RENEE RODEN, HOST: The U.S. Capitol police announced yesterday that they were aware of possible plans of far-right groups to attack the capitol, today, March 4th. The attack may have been inspired by the online group QAnon--some members believe this is the day former President Trump will be inaugurated for a second term. Arcelia Martin reports.


ARCELIA MARTIN, BYLINE: QAnon followers believed Trump wouldn't leave office on January 20th. They thought he'd declare martial law and prevent Joe Biden from being sworn in as the forty sixth president of the United States. [I Joe Robinette Biden Jr. solemnly swear.] When that didn't happen, QAnon followers came up with a new date for Trump's inauguration, March 4th. This day is based on the original Inauguration Day for U.S. presidents. In their view, the last legitimate president was sworn in March 4th, 1869, that would be Ulysses Grant, number 18. So far, though, no attacks materialized, supporters were also expected at sites like Trump Tower in Manhattan earlier today outside the building on Fifth Avenue.


There were no signs of demonstrators, just a security guard who came out from the gold plated glass doors as I walked closer to the short metal barricade.


MARTIN: How’s it going?


I asked him if he knew of any demonstrations happening today.


GUARD: Not that I know of, no.


MARTIN: Kathleen Stansberry is a professor at Elon University who studies Internet communities. She says predictions by the group start with cryptic messages from the anonymous Q, which are then interpreted into specifics such as the March 4th inauguration.


STANSBERRY: If things don't happen as expected, then it's not necessarily the anonymous source. It's not necessarily Q that is wrong. It's that it was misinterpreted.


MARTIN: Stansberry says that within the group, the broader themes of the predictions are more important than the specifics.

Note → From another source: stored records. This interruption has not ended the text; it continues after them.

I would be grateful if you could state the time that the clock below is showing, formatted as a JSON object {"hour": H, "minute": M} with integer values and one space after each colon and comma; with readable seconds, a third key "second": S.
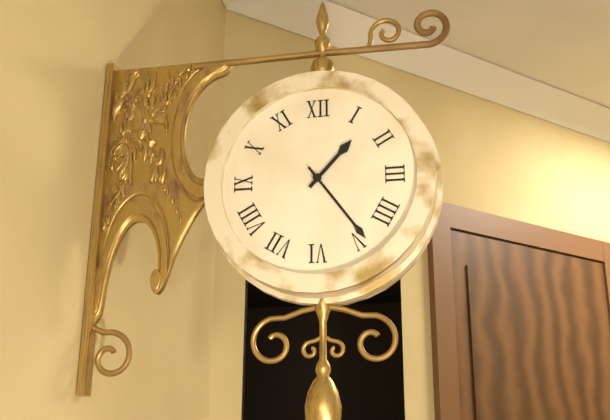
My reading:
{"hour": 1, "minute": 24}
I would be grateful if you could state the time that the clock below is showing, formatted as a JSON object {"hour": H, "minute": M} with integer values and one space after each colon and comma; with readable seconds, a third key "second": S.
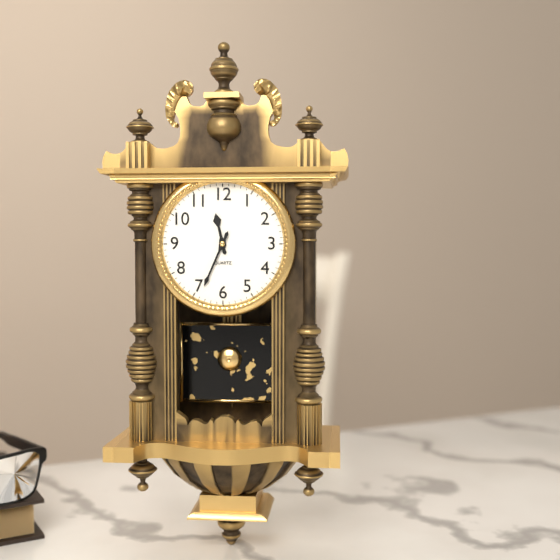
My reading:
{"hour": 11, "minute": 34}
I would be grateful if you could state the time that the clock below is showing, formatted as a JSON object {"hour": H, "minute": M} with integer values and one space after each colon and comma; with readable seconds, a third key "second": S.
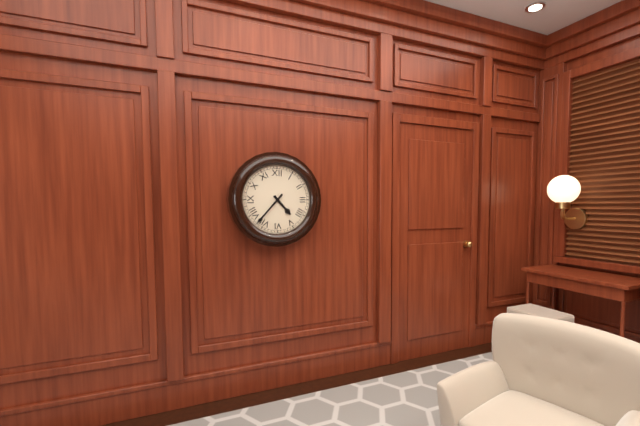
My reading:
{"hour": 4, "minute": 37}
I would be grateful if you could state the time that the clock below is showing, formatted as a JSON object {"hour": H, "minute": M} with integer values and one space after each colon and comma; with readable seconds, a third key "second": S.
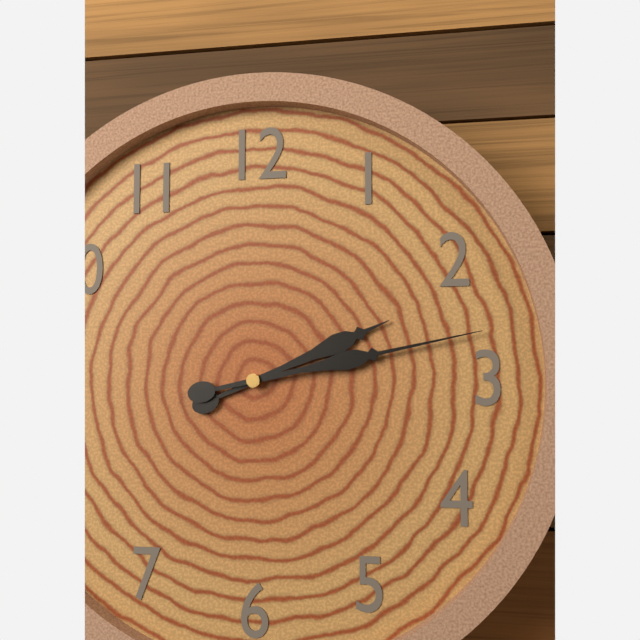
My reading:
{"hour": 2, "minute": 13}
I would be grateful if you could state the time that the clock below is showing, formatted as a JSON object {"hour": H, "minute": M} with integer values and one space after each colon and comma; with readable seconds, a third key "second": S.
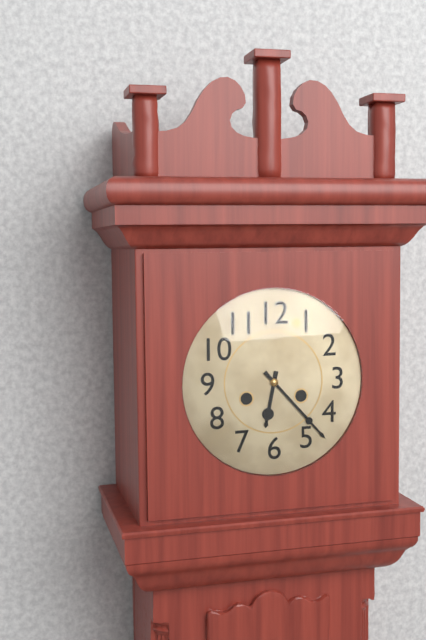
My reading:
{"hour": 6, "minute": 23}
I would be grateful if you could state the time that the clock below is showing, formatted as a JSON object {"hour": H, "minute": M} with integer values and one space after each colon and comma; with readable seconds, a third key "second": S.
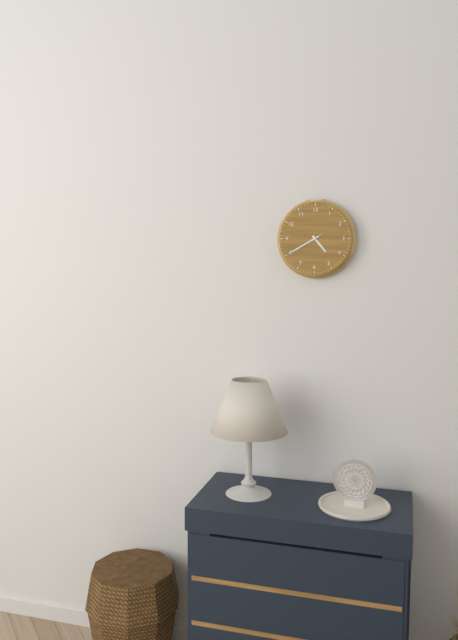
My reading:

STANSBERRY: Are you trusting that March 4th is the day? Probably not. You're trusting that Q exists and that there are powerful people working to take down other powerful people.


MARTIN: At its core, QAnon is a community. And the social aspects hold the group together even when the predictions don't pan out.


STANSBERRY: It's not just maybe the difficulty of saying, well, I was wrong about this. It's also leaving groups that maybe they talk to frequently through discussion boards. It's it's giving up a sense that, you know, something that others don't. It's changing a purpose. You feel like you're fighting for something important. And all of those are big things to to lose.


MARTIN: Arcelia Martin, Columbia Radio News.